**Exercise directions:** Pick out every line in the records below that contains the string "BoundingType", and copy each one. A match must have the same case.

**Extracted data:**
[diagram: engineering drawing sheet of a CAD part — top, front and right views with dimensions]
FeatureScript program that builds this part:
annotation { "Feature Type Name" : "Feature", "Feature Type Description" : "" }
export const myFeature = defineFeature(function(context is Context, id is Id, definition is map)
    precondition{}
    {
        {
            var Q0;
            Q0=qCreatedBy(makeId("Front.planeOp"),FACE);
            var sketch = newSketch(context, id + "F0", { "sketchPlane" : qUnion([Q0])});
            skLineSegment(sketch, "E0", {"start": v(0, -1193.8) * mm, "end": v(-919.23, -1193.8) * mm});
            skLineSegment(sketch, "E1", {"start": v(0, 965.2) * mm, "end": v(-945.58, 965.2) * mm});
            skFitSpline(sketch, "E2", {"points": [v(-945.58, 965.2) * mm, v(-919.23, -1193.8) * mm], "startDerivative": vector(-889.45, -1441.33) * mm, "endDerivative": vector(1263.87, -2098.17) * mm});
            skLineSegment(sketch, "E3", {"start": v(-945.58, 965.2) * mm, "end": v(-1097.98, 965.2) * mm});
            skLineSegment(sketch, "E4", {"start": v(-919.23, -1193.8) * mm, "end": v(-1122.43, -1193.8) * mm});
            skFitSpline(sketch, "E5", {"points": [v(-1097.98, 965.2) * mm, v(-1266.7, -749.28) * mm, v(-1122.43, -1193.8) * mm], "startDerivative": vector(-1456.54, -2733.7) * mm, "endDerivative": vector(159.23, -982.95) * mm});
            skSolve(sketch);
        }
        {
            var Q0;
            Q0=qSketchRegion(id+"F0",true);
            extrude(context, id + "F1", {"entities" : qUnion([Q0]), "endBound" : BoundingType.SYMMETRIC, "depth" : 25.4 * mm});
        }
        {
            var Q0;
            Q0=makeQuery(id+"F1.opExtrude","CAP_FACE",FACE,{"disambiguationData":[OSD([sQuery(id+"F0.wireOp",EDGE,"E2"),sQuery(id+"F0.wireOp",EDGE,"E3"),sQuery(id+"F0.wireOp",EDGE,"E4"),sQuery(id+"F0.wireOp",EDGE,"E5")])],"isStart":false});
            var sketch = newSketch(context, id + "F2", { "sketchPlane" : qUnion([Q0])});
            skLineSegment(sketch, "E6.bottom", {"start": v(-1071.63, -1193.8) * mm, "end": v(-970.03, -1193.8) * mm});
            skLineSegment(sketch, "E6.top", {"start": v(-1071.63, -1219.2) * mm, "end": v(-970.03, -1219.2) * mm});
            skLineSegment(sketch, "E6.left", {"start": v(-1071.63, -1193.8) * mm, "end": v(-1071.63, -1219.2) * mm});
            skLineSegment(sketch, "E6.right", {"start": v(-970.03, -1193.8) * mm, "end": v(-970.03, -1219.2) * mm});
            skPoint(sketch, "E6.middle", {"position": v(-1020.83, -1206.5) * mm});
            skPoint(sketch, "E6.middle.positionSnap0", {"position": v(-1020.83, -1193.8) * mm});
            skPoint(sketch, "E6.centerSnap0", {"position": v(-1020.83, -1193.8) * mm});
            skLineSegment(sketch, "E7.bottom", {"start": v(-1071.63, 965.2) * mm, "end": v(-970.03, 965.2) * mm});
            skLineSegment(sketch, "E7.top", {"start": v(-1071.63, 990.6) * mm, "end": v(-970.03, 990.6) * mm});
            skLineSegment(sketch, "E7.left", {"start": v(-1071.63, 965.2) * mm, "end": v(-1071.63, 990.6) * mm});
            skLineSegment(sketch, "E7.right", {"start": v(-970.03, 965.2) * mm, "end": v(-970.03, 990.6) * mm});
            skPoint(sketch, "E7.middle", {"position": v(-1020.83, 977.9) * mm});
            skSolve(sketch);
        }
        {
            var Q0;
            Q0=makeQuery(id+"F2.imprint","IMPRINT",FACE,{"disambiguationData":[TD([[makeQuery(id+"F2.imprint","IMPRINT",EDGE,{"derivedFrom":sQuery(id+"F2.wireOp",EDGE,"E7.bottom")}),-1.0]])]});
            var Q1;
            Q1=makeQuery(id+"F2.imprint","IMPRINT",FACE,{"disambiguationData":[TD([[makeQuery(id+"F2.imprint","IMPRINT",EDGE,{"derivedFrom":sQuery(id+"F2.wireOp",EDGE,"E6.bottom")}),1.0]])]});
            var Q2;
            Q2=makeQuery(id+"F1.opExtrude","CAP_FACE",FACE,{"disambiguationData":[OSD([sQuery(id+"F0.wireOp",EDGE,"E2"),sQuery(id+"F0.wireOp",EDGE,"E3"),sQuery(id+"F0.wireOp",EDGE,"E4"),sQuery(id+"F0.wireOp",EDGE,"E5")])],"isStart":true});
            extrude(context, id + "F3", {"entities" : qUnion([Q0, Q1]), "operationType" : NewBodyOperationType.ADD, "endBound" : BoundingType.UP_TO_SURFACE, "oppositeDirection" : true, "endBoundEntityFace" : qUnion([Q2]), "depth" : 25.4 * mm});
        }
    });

**Result for this exercise:**
            extrude(context, id + "F1", {"entities" : qUnion([Q0]), "endBound" : BoundingType.SYMMETRIC, "depth" : 25.4 * mm});
            extrude(context, id + "F3", {"entities" : qUnion([Q0, Q1]), "operationType" : NewBodyOperationType.ADD, "endBound" : BoundingType.UP_TO_SURFACE, "oppositeDirection" : true, "endBoundEntityFace" : qUnion([Q2]), "depth" : 25.4 * mm});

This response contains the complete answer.